Stanford-China Track 2 Cyber Diplomacy (2015-2016; Herb Lin, David Relman):

It is well known that the cyber relationship between China and the United States is a source of great friction between the two nations.  As a step towards improving the cyber relationship, the CISAC/Hoover cyber program will seek to build a sustainable and ongoing dialogue with China, through an initial effort to conduct cooperative research on cybersecurity-related issues.  This cooperative effort involves two workshops, one held at a Chinese university and another at Stanford.  These workshops (and the resulting publications) should be regarded as a proof of concept that a productive dialogue between Stanford and the Chinese is possible, and funding from a variety of sources would be sought after this project to expand the dialogue and to make it more sustainable.

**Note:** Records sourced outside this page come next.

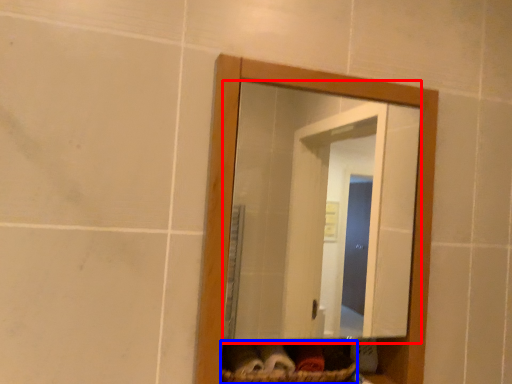
Question: Which of the following is the closest to the observer, mirror (highlighted by a red box) or basket (highlighted by a blue box)?

Choices:
 (A) mirror
 (B) basket

Answer: (A)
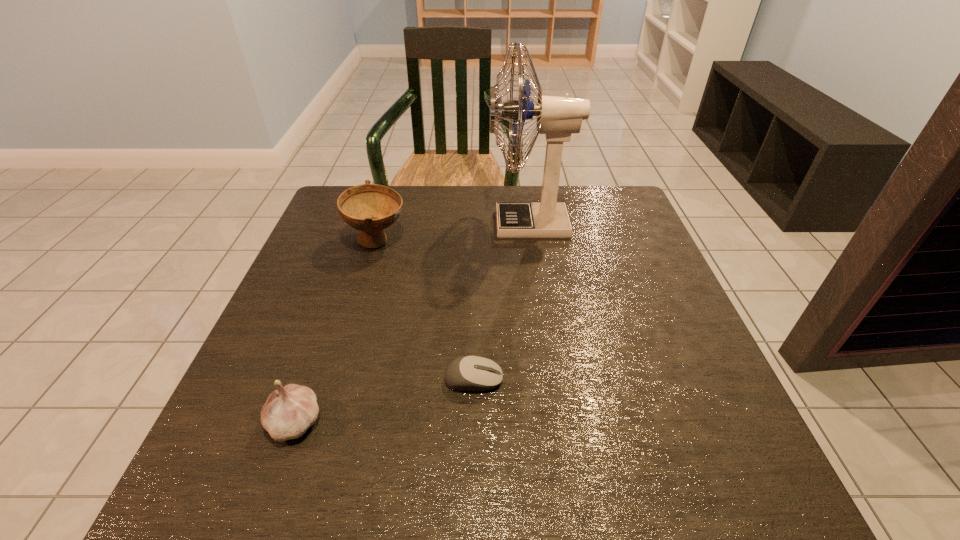
The image size is (960, 540). I want to click on free space located 0.090m on the back of the second shortest object, so pos(320,355).

What are the coordinates of `vacant area situated 0.340m on the wheel side of the shortest object` in the screenshot? It's located at (694, 380).

Where is `fan that is positioned at the far edge`? This screenshot has height=540, width=960. fan that is positioned at the far edge is located at coordinates (557, 117).

Find the location of a particular element. The height and width of the screenshot is (540, 960). soup bowl that is at the far edge is located at coordinates (370, 208).

Image resolution: width=960 pixels, height=540 pixels. I want to click on soup bowl located in the left edge section of the desktop, so click(x=370, y=208).

Where is `garlic that is at the left edge`? This screenshot has width=960, height=540. garlic that is at the left edge is located at coordinates (289, 411).

You are a GUI agent. You are given a task and a screenshot of the screen. Output one action in this format:
    pyautogui.click(x=<x>, y=<y>)
    Task: Click on the object positioned at the far left corner
    The width and height of the screenshot is (960, 540).
    Given the screenshot: What is the action you would take?
    pyautogui.click(x=370, y=208)

I want to click on free location at the far edge, so click(420, 230).

Locate an element on the screen. The width and height of the screenshot is (960, 540). vacant point at the near edge is located at coordinates (443, 511).

In the image, there is a desktop. What are the coordinates of `vacant space at the left edge` in the screenshot? It's located at (325, 382).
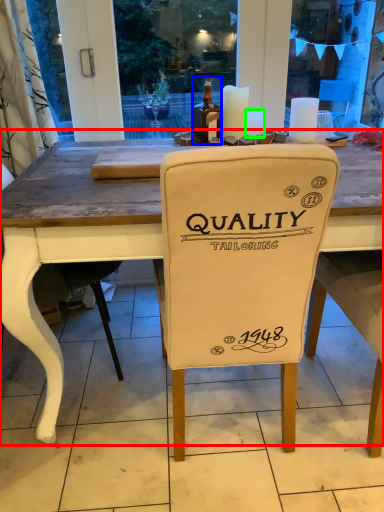
Question: Which object is positioned closest to table (highlighted by a red box)? Select from bottle (highlighted by a blue box) and candle (highlighted by a green box).

Choices:
 (A) bottle
 (B) candle

Answer: (A)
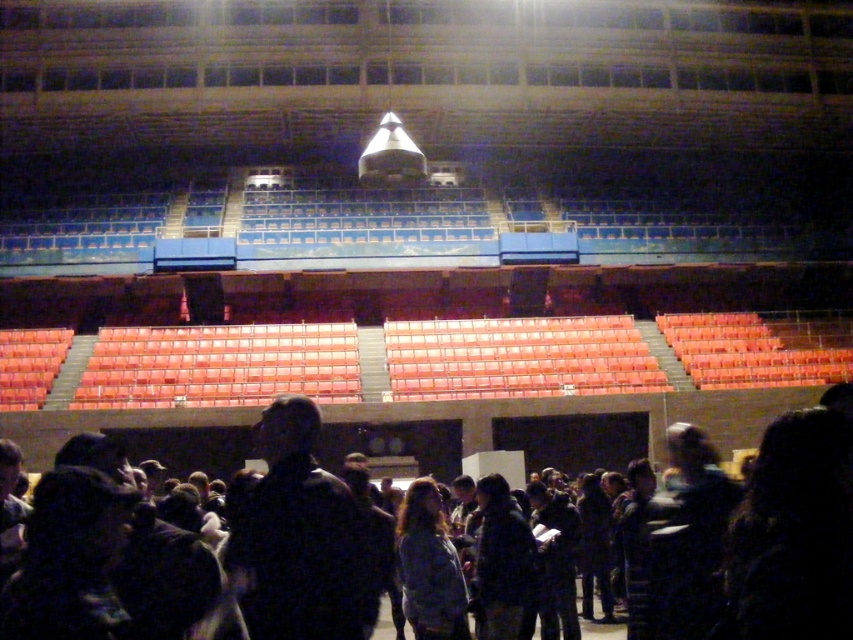
Question: Which of the following is the closest to the observer?

Choices:
 (A) dark matte jacket at center
 (B) dark clothing at center

Answer: (A)

Question: Can you confirm if dark matte jacket at center is positioned above dark clothing at center?

Choices:
 (A) no
 (B) yes

Answer: (B)

Question: In this image, where is dark matte jacket at center located relative to dark clothing at center?

Choices:
 (A) right
 (B) left

Answer: (B)

Question: Does dark matte jacket at center have a smaller size compared to dark clothing at center?

Choices:
 (A) no
 (B) yes

Answer: (B)

Question: Which point appears closest to the camera in this image?

Choices:
 (A) (339, 596)
 (B) (469, 448)

Answer: (A)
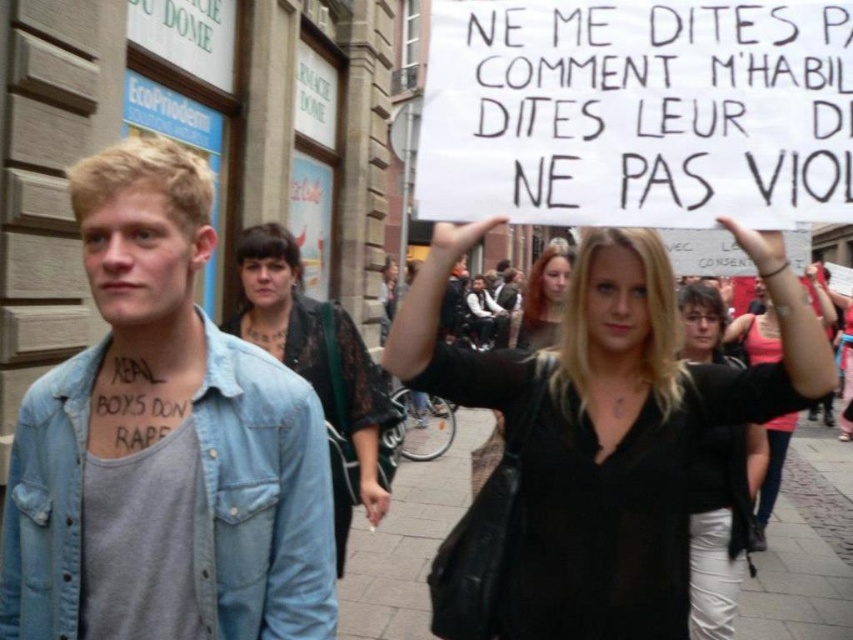
Is point (294, 604) closer to camera compared to point (746, 550)?

Yes, point (294, 604) is in front of point (746, 550).

Who is more distant from viewer, (x=99, y=241) or (x=706, y=568)?

Positioned behind is point (x=706, y=568).

This screenshot has width=853, height=640. Find the location of `denim jacket at left`. denim jacket at left is located at coordinates (163, 444).

Can you confirm if denim jacket at left is thinner than blonde hair at center?

Yes, denim jacket at left is thinner than blonde hair at center.

Does point (112, 259) come farther from viewer compared to point (561, 305)?

No, (112, 259) is in front of (561, 305).

Does point (55, 554) come in front of point (525, 348)?

Yes, it is.

The image size is (853, 640). Find the location of `denim jacket at left`. denim jacket at left is located at coordinates (163, 444).

Between denim jacket at left and black leather jacket at center, which one has more height?

denim jacket at left is taller.

Is denim jacket at left smaller than black leather jacket at center?

Yes.

Between point (157, 289) and point (444, 356), which one is positioned behind?

Positioned behind is point (444, 356).

Identify the location of denim jacket at left. The image size is (853, 640). (163, 444).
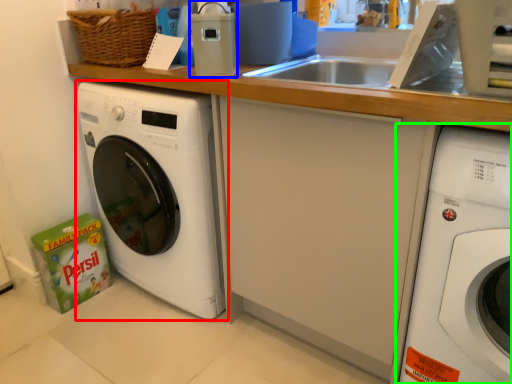
Question: Which is farther away from washing machine (highlighted by a red box)? appliance (highlighted by a blue box) or washing machine (highlighted by a green box)?

Choices:
 (A) appliance
 (B) washing machine

Answer: (B)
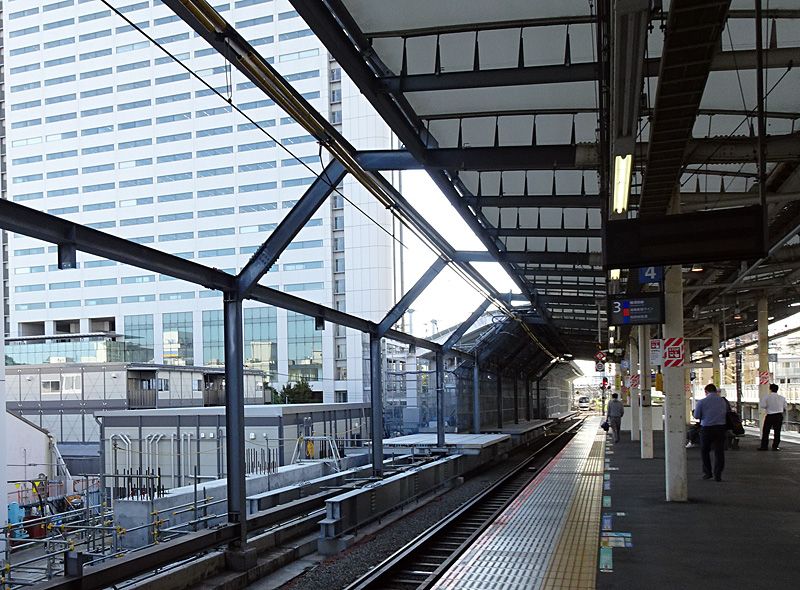
Where is `columns`? columns is located at coordinates (674, 417), (642, 421), (632, 399), (764, 355), (717, 365).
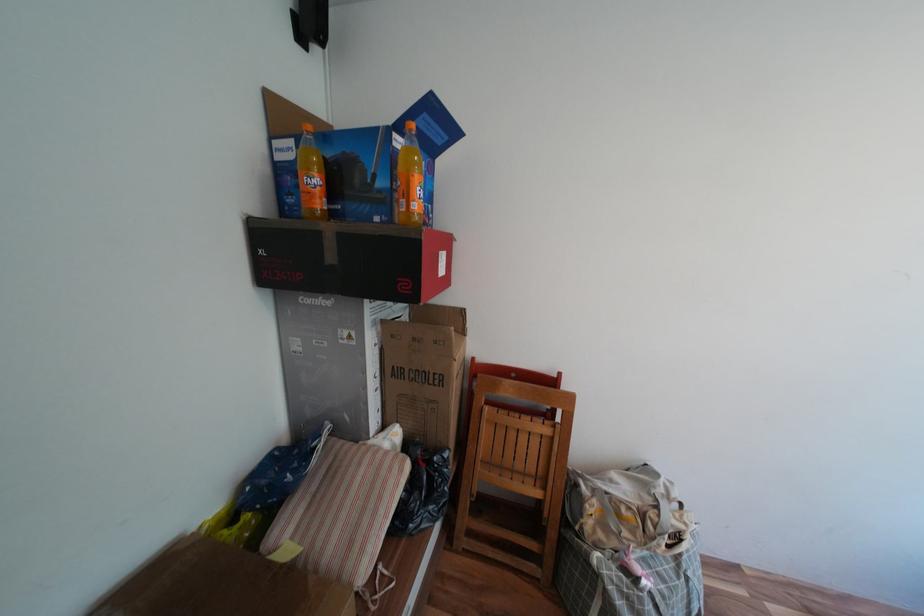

Uncovering Authoritarian Rule with Cyber Technology: Estimating the Prevalence of Collective Action and Repression in Authoritarian Regimes with Unstructured Digital Data (2016-2018; Jennifer Pan, John Duchi):

We aim to develop a methodology to generate the first rigorous scientific measure of a variable of paramount importance to academics and public policy makers worldwide ­­ the prevalence, location, and scale of collective action events and repression of these events in authoritarian regimes. There is on­going debate over whether cyber technologies threaten the survival of authoritarian regimes by facilitating collective action or whether authoritarian regimes are using cyber technologies to strengthen their rule. We propose to develop an independent measure of collective action and the regime’s repressive response to social mobilization by developing algorithms to detect these activities by using unstructured digital data, including images and text, generated by individuals who witness these events and publicly shared on social media platforms.